First of all, he explained about technical terms that have been revised since over the two decades such as Certified Copy, Monitoring Plan, and Validation of Computerized System, He also talked about difference in definition and its responsibility between investigators and sponsor that are often confused for Japanese investigators, and introduced Risk based Quality Management System (QMS). As for ICH-E6 (R2), he categorized 6 components including 1) Organization/System (2) Clear Process (3) Issue Management (4) Record and Storage (5) Risk Management (6) Cooperation with Outsource. We need clearly and comprehensively to understand current status and issues for these components. Then we need to recognize an importance to prioritize issues that are needed to be revised in each component.

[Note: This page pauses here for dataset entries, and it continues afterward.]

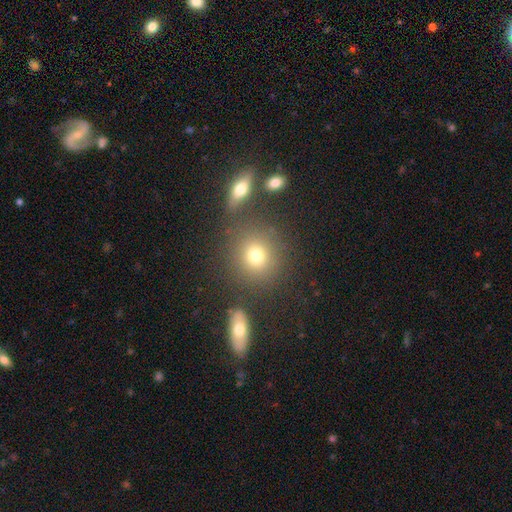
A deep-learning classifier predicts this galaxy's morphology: A smooth galaxy with no disk features (75%) that is round (85%).

Vote fractions:
- Smooth or featured? smooth: 75% / star or artifact: 15% / featured or disk: 10%
- How rounded? round: 85% / in between: 14% / cigar-shaped: 1%
- Merging? none: 76% / merger: 10% / minor disturbance: 9% / major disturbance: 5%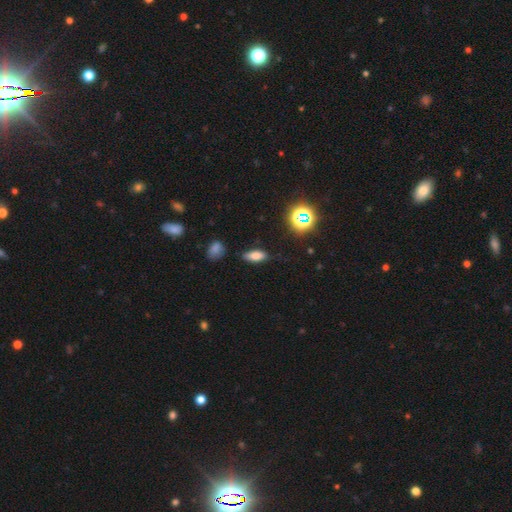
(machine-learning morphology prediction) Smooth or featured?
  - smooth: 76% *
  - star or artifact: 14%
  - featured or disk: 10%
How rounded?
  - in between: 78% *
  - cigar-shaped: 18%
  - round: 4%
Merging?
  - none: 81% *
  - minor disturbance: 14%
  - major disturbance: 3%
  - merger: 2%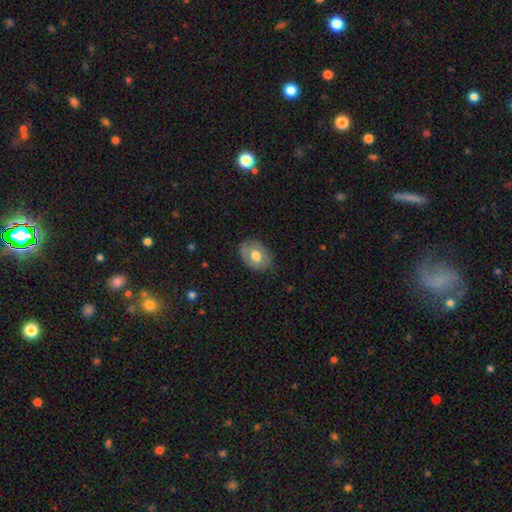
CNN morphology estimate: A smooth galaxy with no disk features (59%) that is in between round and cigar-shaped (74%).

Vote fractions:
- Smooth or featured? smooth: 59% / featured or disk: 35% / star or artifact: 7%
- How rounded? in between: 74% / round: 25% / cigar-shaped: 1%
- Merging? none: 79% / minor disturbance: 16% / major disturbance: 4% / merger: 1%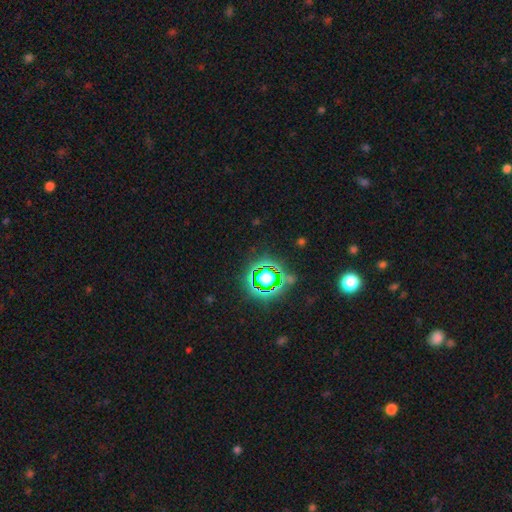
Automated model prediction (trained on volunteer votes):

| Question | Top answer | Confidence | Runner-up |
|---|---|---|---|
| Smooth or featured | star or artifact | 81% | smooth (12%) |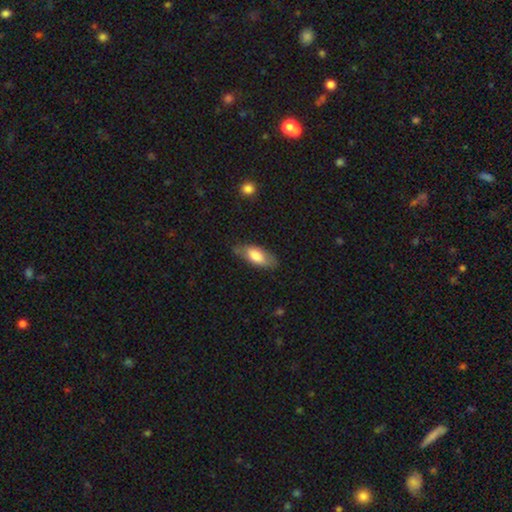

Recently, we often hear that there are abstractive descriptions of risk analysis and risk management in various field and “No one knows who does what specifically”. In this regards, there are two important things when we develop new drugs; 1) patient protection and 2) data reliability. In order to conduct optimal development with a consideration of risk assessment, Academia, ARO, needs to construct infrastructure being able to perform relevant risk analysis, he mentioned. Consequently, he concluded his lecture describing that principal investigators need to handle clinical trial with a deep consideration, because Japanese society does not fully establish “risk analysis” yet.

After the lecture, he answered many inquiries politely and ended it on a high note.